The parents of the student sued both the classmate and the university for damages, claiming the university failed to respond properly to their son’s ordeal. Although a settlement was reached with the classmate, the Tokyo District Court dismissed the parents’ claim against the university in February. The family is appealing the case.
“Outing someone destroys human relationships,” the parents’ lawyer Kazuyuki Minami said at a news conference following the verdict.
“The court offered no mention at all on the substantive question of whether or not outing is an unlawful act,” he said, clearly frustrated by the court’s decision.
Over the course of six years from March 2012, one private support center said it received 110 calls to its 24-hour hotline service from people aggrieved about being outed.
But because the hotline in fiscal 2011, fiscal 2013 and fiscal 2014 did not categorize callers as having suffered an outing, and due to the heavy volume of calls that went unanswered, the total is believed to be up to 24 times higher than the 110 documented cases, the Shakaiteki Hosetsu Support Center said.
Indeed, experts point out this is a perfect demonstration of the damage being done to members of the LGBT community.
According to the center, there were 31 calls by people wanting to talk about being outed in fiscal 2012, 42 in fiscal 2015, 19 in fiscal 2016 and 18 in fiscal 2017.
Many of those who called said they were outed after confiding in someone they trusted or were bad-mouthed by friends for making “a sick display of affection.”
Other than outing cases, many people call the hotline seeking advice about coping with their sexual orientation or gender identity, asking whether or not it is wise to reveal their secret.

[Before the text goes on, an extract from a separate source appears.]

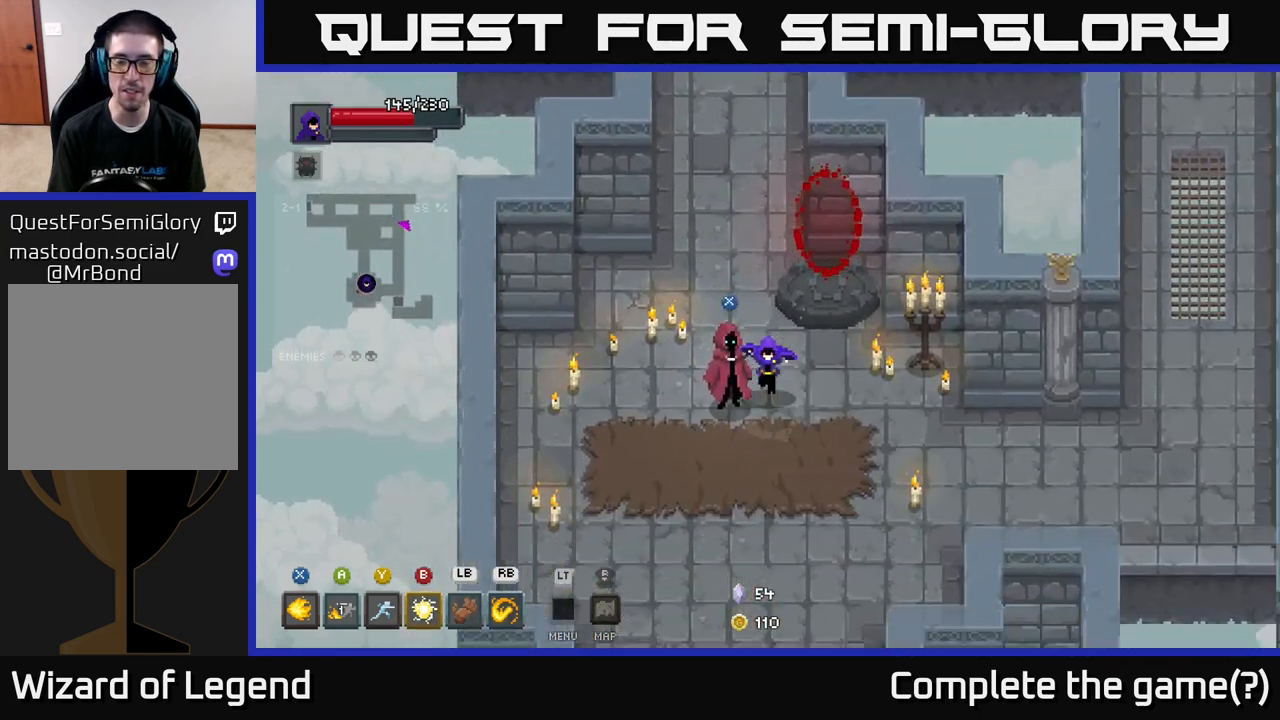
{"buttons": [], "left_stick": "right", "right_stick": "center", "events": [[233, "left_stick", "right"]]}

Shinya Maezono, a lawyer who runs Saitama-based website lgbt.legaladvice.jp and has a long history of providing advice to the LGBT community, said the act of public outing can potentially have legal ramifications.
“There is a big possibility of civil or even criminal charges being brought,” said Maezono, adding that the lawsuits might involve invasion of privacy or defamation of character. He added that in cases of outing a person’s sexual orientation that involve threats, it is possible to have a criminal intimidation or extortion charge filed if money or valuables have been obtained through leverage.
Maezono explained that the root of the problem lies in society’s unwillingness to recognize sexual diversity. “Many sexual minorities are in a situation where they feel they must hide,” he said.
“First of all, people other than those concerned need to understand sexual minorities better and then we can hope that (it will allow LGBT people to) become more open.”
So what should be the proper response when a friend or coworker comes out to you?
Gon Matsunaka, a representative of a nonprofit organization that fights for sexual minority rights, said, “Coming out (to someone) is evidence of their trust in you. It is very important that you understand that this is serious and crucial information that (if discretion is not shown) could possibly have life-threatening ramifications.”
Matsunaka stressed that if such a revelation is made, the person involved should check if the person coming out wants anyone else to know and to what extent.
And “if you are unable to accept the news, you should talk to a person or group with expertise in the area and who will have the utmost discretion.”
To move forward in dealing with the problem of outing, “we need to recognize that each and every person is an individual and that it is crucial that we have mutual respect and understanding,” Matsunaka said.
Yuichi Kamiya, secretary-general of the Japan Alliance for LGBT Legislation, warns “it is still the tip of the iceberg,” adding that most sexual minorities have experienced some form of discrimination.
Moreover, Kamiya says those who take the step to consult with a hotline have been pushed to the brink, the culture of discrimination taking them there.
Kamiya says he is calling on all members of society to be aware of the issue and for the government to create policy solutions before it becomes a full-blown crisis.
It is important for everyone to recognize that there “is a serious problem that is close at hand and touches the daily lives of many,” Kamiya said.